“It’s the quality that David is very good at himself and that he is very insistent on from contributors,” said Matt Johnson, one of the blog’s first contributors. “We have very high standards for what we write.”
‘Rude’ and ‘snarky’
Alpert’s tone can be sarcastic — as when he called the fear that the District will become inhospitable to drivers “transportation birtherism” or suggested every apartment building come with space not just for cars but for Ferris wheels.
“He’s rude, he’s snarky, he gets personal on this stuff,” said Linda Schmitt of Neighbors for Neighbors, a group that opposes rewriting the zoning code.
Schmitt has been mentioned once on the blog — in a post mocking “panic” over accessory dwelling units (rental property in residential basements, garages and carriage houses). “Schmitt calls her group Neighbors for Neighborhoods, but maybe it should really be Neighbors for Empty Neighborhoods, or Neighbors Against More Neighbors,” Alpert wrote.
Alpert says he makes a concerted effort to keep both bloggers and commenters from getting personal.
Another group skeptical of the code rewrite is the Committee of 100 on the Federal City, a venerable group of D.C. activists who, in the years when the city was shrinking, were instrumental in fighting off a series of highways that would have plowed through its heart. On Alpert’s blog, the group is more often invoked as a barrier to positive change.
“Those people saved the qualities of the city, they preserved and enhanced the qualities of the city for the 28-year-olds who read Greater Greater Washington today,” said Richard Layman, a transportation planner who has been blogging about urban issues in the District since 2005. “And I don’t think people really appreciate it.”
In the zoning fight, Alpert has more than words. Greater Greater Washington has joined forces with the Coalition for Smarter Growth to start a group, Pro-DC, that is urging residents to push for the zoning changes. While the blog’s endorsements have already proved influential in Advisory Neighborhood Commission races, Alpert has expanded his political reach with a new Web site, Let’s Choose DC.
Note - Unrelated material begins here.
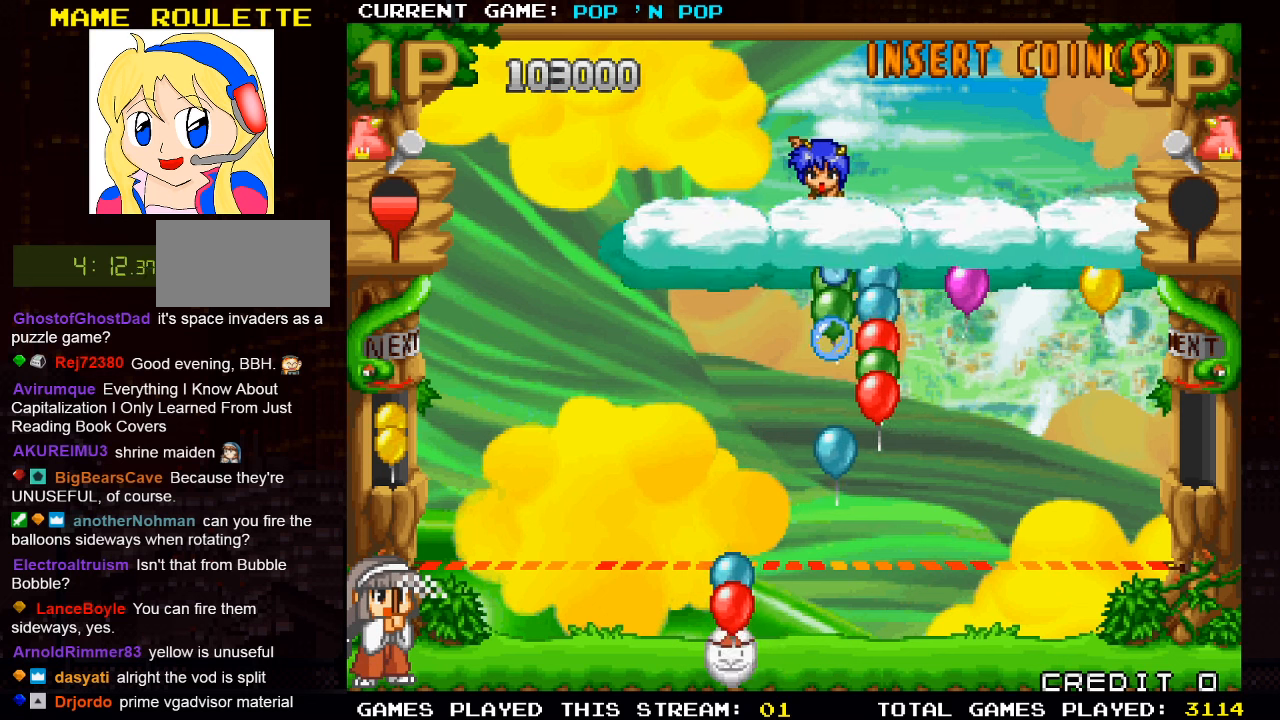
{"buttons": [], "left_stick": "center", "events": []}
All of the Let’s Choose moderators are white men. But in a city where gentrification and racial tension have long been entwined, Alpert thinks invocations of race or class are often a distraction.
“Certainly we can’t deny that the racial makeup of the district has shifted,” he said. “But I actually think the emphasis on race in the political discourse is obscuring the real issues.” Newer black residents, he says, generally want the same things that newer white residents do. And an emphasis on public transportation over parking, he argues, helps lower-
income residents, who “are one of the groups that is most likely to not own cars.”